PROBLEMS →
**1.** Duplicate the stretch of the Malcolm McGregor profile from "Once upon a time there" through "useful like that.".
**2.** In the Malcolm McGregor profile, what championship did McGregor win at Yale?
**3.** Write the next part of the Malcolm McGregor profile, picking up after its final sentence.

Malcolm McGregor — Yale to Hollywood (1922) 🇺🇸

Malcolm McGregor has the makings of popularity. McGregor hails from Scotland, New Jersey, and Yale. “Well,” say folk in the know, young Malcolm McGregor is the distinct American type — and they’re going to be crazy about him.”
by Mary Winship
He is, in the language of the late lamented flapper, horribly good-looking. Dark, swift-moving, unaffected, with that suggestion of hidden force and manliness that we have always liked in our men.
He has his little story to tell. “Humility was one of my first lessons. Because when I am introduced to any of my four-year-old daughter’s friends as Mr. McGregor and I have to admit that I am not the Mr. McGregor who was acquainted with Peter Rabbit, I am immediately a social error.”
As for his history — oh, it’s one of those “once upon a time” histories, really it is. Part of it I dragged from him, part of it was told me here and there, bit by bit. And it’s quite exciting and altogether as it should be.
Once upon a time there was a handsome young man with an artistic temperament and an athletic physique who was the son of a millionaire in New Jersey. The millionaire made hammers or tractors or breakfast foods or something useful like that.
Anyway, he sent his handsome young son to Yale, where the son distinguished himself athletically and won the swimming and diving championship of the university for several years. He not only won it, but they tell me that he looked so attractive while winning it that the girls came from miles around to watch him, but he says they never, never did.

DATASET RECORDS →
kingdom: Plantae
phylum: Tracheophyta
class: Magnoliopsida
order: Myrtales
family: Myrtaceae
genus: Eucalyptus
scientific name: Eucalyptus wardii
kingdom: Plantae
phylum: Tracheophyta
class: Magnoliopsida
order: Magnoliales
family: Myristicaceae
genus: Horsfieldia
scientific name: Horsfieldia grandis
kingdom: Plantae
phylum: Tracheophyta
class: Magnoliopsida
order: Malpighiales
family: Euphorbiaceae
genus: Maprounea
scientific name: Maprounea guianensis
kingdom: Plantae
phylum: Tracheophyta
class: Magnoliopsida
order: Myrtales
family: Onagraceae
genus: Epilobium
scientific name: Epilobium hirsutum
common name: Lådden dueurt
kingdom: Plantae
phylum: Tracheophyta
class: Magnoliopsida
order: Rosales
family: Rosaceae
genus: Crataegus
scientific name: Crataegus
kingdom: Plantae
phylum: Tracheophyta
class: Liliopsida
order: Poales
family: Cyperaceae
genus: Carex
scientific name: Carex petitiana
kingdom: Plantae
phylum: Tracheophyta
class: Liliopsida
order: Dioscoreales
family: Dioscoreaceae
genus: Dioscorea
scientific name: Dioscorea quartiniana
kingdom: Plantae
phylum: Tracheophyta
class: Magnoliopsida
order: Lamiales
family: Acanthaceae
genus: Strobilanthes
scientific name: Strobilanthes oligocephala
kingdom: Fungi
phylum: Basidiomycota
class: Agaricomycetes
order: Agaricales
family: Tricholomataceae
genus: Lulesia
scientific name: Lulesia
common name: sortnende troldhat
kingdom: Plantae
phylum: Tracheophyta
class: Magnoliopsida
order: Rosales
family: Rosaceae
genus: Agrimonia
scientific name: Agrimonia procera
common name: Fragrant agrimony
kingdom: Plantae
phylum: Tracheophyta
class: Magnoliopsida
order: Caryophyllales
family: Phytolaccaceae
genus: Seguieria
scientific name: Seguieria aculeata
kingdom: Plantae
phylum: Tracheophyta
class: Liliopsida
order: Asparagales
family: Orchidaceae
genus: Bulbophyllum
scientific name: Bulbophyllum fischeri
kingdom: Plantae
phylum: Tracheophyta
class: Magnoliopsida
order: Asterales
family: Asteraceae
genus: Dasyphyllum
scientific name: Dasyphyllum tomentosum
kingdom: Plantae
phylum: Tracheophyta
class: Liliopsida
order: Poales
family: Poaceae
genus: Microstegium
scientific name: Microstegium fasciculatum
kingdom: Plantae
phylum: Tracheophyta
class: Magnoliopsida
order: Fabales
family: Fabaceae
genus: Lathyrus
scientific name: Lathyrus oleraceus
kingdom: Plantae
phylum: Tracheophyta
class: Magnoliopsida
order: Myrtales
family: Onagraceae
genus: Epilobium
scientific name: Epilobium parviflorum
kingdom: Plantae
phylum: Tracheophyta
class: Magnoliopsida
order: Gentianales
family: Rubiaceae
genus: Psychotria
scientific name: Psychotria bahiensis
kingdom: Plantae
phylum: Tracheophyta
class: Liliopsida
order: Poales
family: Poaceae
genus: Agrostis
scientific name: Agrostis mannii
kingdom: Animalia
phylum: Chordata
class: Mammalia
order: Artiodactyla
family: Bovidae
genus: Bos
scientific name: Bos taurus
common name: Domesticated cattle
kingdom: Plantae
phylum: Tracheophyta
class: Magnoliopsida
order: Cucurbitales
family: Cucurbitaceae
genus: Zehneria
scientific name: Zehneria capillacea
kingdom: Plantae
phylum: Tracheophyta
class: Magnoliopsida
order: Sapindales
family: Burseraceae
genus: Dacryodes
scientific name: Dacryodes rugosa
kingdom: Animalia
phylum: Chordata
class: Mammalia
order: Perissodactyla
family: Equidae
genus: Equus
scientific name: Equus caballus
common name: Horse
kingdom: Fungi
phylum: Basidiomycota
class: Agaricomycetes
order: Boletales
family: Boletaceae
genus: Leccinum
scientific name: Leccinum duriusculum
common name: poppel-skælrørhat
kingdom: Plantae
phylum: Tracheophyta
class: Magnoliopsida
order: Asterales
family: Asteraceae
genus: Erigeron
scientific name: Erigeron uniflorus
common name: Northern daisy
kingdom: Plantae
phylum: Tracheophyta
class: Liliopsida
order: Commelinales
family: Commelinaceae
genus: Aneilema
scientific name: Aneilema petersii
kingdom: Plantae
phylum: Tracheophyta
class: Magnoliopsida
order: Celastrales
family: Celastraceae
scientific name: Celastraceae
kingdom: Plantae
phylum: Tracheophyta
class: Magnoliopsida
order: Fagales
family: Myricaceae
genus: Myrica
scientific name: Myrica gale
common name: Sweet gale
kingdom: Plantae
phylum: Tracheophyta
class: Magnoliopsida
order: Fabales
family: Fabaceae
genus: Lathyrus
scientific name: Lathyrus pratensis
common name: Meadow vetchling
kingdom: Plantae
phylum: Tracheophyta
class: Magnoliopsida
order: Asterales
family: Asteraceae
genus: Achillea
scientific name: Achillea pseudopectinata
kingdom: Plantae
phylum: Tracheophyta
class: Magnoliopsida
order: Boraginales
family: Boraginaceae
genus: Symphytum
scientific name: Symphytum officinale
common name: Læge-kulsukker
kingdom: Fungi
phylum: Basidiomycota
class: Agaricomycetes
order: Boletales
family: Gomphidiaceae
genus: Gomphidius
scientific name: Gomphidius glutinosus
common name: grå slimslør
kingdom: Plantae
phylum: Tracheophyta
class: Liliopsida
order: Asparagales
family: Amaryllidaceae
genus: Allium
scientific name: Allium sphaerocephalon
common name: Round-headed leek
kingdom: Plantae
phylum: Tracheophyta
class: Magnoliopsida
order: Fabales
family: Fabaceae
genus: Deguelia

ANSWERS TO THE TASKS →
**1.**
Once upon a time there was a handsome young man with an artistic temperament and an athletic physique who was the son of a millionaire in New Jersey. The millionaire made hammers or tractors or breakfast foods or something useful like that.

**2.** He won the university's swimming and diving championship, for several years.

**3.**
Anyway, he left college and got married to a very beautiful girl, and Papa was very much pleased, only he wanted the young man to go into business with him right away. But the young man didn’t like to work, especially making useful things. So instead of settling down, he and his wife and some pals decided to buy a yacht and sail around for a while. They disappeared utterly, sailing around the Horn and various other places and finally landed in Hollywood.
Papa wasn’t at all pleased by all this. Thus, when the young man was just beginning to find out how grand the Pacific Ocean really could be, and how sweet the orange blossoms smell, papa sent him a telegram.
They spoke to each other by wire something like this —
“Come home and go to work or all is over between us.”
“I don’t want to make hammers (or whatever it was) and I think maybe I’ll go into pictures. Shall I?”
“I hope you will be successful because otherwise you’re going to starve to death.”—
Or words to that effect.
Malcolm almost did, too. It wasn’t as easy as it sounded. But eventually he met Rex Ingram socially. Both were Yale men, and brothers of some kind, and Ingram became interested in the rich man’s son. With his unusual vision he saw a screen type and a real dramatic temperament. So he cast him in The Prisoner of Zenda.
Now he has a Metro contract and is being co-starred by Goldwyn with Colleen Moore in “Broken Chains.”
And they do tell me that when Father saw his son on the screen he wired immediately, “All is forgiven.” Or words to that effect.
Anyway, everything is serene domestically and Mr. and Mrs. Malcolm McGregor and their small daughter have a Hollywood bungalow and Malcolm is much happier.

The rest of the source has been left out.